2024 Multimodal Writing Contest winners honored at awards ceremony

The 2024 Center for Writing Excellence Multimodal Writing Contest winners honored at a recent awards ceremony.

The Center for Writing Excellence recently hosted an award ceremony to celebrate the winners of the fifth annual Multimodal Writing Contest. This contest, which this year awarded prizes to entries produced in 2023, was created to emphasize the value of multimodal writing to students’ academic and professional lives.

The Multimodal Writing Contest invites students from all schools across the university to share their original multimedia works, which can be created for academic or professional purposes. The annual event welcomes current undergraduate and graduate students to participate. Submissions are invited by category according to the university’s schools or experiences: Arts and Sciences, Business, Communications, Education, Health Sciences, Law, CORE Curriculum and Capstone, Student Life, and Internships.

Each year, individuals and groups of students submit a varies of multimodal work such as music, podcasts, websites, infographics, interactive media, etc.

In March 2024, the Center for Writing Excellence held an award ceremony in Belk Library to announce and celebrate this year’s winners, as follows:

Campus Involvement

  • Winner and overall Grand Prize Winner: James Hemmingway, with “Celebrating 10 Years of the Gender4 and LGBTQIA Center.”
  • Runner Up: Kara McKinley, with “The Kernodle Center: The Heat of Civic Life.”

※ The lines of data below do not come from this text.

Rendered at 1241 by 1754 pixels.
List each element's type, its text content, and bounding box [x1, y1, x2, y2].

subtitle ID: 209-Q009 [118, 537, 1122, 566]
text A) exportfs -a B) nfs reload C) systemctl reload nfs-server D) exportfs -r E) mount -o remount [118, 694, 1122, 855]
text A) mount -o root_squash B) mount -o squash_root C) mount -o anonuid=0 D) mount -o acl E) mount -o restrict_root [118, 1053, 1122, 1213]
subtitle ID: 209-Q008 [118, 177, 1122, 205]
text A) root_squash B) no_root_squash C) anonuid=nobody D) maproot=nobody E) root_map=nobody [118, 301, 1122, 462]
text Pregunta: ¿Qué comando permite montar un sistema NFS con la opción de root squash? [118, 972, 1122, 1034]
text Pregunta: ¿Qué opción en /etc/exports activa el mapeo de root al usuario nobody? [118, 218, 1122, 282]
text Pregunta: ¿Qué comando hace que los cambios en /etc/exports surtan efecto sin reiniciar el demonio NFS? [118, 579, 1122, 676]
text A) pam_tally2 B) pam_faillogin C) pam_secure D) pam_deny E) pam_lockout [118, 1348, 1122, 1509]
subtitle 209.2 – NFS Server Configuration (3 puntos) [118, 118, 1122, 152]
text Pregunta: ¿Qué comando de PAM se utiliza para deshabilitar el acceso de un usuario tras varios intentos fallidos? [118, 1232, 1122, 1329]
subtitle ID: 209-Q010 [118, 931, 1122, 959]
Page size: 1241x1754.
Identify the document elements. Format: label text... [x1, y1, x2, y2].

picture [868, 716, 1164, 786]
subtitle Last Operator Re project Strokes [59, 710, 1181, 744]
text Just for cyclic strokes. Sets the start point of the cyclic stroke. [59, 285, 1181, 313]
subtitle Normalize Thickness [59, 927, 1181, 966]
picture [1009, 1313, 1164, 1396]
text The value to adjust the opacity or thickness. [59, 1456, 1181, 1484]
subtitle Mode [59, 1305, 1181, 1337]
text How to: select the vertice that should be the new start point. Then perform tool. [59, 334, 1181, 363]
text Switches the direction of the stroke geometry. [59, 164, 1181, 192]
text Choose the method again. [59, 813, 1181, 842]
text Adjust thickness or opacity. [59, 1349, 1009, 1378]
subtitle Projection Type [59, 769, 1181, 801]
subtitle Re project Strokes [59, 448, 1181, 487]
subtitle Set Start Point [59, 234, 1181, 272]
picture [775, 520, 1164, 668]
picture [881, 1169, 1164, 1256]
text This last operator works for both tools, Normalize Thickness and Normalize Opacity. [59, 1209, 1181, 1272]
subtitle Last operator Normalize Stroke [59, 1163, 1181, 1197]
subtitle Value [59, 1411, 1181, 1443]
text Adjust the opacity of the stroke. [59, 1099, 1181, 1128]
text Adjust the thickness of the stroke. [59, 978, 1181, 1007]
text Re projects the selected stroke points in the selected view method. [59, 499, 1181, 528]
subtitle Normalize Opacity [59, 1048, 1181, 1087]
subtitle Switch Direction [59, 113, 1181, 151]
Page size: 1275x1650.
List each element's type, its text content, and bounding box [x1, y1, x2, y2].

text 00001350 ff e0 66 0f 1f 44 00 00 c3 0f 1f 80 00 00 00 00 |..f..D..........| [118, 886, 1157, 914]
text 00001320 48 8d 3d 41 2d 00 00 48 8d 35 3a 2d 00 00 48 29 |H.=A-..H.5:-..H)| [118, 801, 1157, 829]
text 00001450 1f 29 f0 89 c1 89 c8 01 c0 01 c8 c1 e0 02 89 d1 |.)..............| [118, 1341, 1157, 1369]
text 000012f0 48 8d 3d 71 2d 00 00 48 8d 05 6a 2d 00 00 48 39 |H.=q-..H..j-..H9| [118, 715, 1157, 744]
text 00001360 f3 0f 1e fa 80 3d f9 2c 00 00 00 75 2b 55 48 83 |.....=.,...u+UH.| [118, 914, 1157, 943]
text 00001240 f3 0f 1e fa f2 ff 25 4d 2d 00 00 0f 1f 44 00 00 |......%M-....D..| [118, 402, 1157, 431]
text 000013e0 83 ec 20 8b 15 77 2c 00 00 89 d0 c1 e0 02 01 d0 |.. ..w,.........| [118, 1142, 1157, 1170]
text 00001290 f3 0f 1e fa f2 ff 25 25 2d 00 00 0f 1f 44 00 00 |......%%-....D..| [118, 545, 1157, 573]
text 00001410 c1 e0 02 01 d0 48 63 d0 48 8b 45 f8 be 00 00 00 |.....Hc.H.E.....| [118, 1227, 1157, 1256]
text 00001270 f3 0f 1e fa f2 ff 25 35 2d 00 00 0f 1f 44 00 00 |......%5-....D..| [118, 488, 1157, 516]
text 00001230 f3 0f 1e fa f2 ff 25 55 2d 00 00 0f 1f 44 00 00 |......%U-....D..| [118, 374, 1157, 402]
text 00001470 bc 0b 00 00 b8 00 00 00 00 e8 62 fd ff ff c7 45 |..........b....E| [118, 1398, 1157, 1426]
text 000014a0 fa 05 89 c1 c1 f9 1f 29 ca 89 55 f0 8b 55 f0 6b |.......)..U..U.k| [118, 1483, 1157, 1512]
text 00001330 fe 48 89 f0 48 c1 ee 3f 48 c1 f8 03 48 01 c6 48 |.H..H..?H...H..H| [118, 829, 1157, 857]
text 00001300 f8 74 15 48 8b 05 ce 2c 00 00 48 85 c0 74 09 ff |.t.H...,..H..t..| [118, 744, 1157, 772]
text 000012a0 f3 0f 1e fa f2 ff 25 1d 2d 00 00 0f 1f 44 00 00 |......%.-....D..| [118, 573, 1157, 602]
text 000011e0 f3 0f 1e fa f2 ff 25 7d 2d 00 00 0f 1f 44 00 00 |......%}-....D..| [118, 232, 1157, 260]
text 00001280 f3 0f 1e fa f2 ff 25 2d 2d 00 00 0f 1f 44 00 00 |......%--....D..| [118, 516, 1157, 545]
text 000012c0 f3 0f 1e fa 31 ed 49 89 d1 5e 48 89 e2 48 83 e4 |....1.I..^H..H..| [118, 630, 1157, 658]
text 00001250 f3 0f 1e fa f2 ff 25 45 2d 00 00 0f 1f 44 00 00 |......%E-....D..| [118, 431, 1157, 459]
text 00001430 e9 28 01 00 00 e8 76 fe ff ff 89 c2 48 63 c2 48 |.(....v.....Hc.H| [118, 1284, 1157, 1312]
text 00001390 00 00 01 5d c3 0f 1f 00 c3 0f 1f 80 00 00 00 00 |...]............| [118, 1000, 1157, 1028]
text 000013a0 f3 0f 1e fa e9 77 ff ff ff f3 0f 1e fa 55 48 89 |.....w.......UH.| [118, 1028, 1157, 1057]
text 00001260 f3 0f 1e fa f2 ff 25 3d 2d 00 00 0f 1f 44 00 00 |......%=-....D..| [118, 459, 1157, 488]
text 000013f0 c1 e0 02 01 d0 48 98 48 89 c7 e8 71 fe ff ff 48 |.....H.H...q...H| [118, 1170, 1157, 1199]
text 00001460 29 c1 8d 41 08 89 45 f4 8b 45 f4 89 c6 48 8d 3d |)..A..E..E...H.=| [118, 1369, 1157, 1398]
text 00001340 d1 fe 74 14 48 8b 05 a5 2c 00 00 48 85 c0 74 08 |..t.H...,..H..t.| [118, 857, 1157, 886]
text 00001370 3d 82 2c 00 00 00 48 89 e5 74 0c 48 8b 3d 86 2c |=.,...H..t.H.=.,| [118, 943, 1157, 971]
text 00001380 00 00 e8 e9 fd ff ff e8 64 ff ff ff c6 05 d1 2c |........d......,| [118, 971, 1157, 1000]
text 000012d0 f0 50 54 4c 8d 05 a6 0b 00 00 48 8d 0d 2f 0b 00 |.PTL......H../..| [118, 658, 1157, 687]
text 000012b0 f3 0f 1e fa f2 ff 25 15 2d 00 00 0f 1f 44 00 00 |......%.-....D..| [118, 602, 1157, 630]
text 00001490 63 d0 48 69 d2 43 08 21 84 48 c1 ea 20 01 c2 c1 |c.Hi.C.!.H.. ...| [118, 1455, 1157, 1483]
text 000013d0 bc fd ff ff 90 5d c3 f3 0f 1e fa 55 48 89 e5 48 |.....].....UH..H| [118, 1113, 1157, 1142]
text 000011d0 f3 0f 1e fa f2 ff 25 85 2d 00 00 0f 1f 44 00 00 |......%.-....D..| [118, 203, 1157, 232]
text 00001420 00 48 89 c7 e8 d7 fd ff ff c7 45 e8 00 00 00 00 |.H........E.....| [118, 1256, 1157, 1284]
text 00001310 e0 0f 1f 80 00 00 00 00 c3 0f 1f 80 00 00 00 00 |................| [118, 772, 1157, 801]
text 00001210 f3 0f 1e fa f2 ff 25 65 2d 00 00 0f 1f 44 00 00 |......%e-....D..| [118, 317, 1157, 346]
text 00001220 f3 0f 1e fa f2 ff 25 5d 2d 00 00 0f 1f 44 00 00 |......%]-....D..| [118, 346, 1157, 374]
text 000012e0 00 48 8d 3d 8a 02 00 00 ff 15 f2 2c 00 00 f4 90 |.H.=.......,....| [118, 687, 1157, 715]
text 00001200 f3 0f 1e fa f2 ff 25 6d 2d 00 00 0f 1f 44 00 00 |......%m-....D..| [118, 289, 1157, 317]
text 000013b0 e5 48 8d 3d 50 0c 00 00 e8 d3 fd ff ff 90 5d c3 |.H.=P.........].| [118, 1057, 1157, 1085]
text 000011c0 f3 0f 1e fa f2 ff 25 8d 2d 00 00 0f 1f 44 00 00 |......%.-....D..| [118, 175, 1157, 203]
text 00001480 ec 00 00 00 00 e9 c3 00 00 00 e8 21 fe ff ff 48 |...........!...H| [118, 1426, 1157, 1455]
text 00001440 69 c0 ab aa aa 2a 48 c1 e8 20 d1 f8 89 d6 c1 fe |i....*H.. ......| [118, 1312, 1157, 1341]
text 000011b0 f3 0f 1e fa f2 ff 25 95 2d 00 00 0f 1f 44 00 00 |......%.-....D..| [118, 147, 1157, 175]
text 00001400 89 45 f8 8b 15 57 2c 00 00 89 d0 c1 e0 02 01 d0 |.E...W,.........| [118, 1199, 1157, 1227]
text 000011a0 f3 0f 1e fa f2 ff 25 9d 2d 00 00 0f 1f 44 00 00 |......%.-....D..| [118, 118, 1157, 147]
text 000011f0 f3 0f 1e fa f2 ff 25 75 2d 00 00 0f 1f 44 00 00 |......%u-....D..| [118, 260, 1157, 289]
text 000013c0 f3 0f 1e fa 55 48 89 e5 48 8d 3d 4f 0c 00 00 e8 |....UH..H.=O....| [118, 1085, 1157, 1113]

School of Arts and Sciences

  • Winner: Anna Vassallo, with “Police Officer Interrogation Tactics: Adolescent Suspects and Suspects with Mental Illness.”
  • Runner-Up: Delaney Guidi with “The Muffler.”

School of Communications

  • Winner: Claire Cohen, with “Somewhere Between Pigs and Anchovies.”
  • Runner Up: Jenna Manderioli, with “Finding Folk: The Festival of Discovery.”

School of Education

  • Winner: Mary Heffernan with “Outdoor Education: The Lack of Access in Fairfield County.”
  • Runner Up: Alex Miller, Nick Bush, and Chaney Patton, with “How Does Dual Tasking Effect Gait in Individuals Who Use Prosthetics.”

School of Health Sciences

  • Winner: Kyle Lambert and Allison Russo, with “Skin Deep.”

School of Law

  • Winner: Jennifer Benavides, with “Interview with Dean Kramer.”

The Center for Writing Excellence would like to thank this year’s judges: Associate Professor Ben Hannam, Assistant Professor Travis Maynard, Alison Van Norman and Dan Reis. The CWE also thanks Major LeGoullon ’24 for photographs of the event, and students from Paula Rosinki’s MMA4600 Multimodal Authoring class for producing a draft of this Today at Elon article.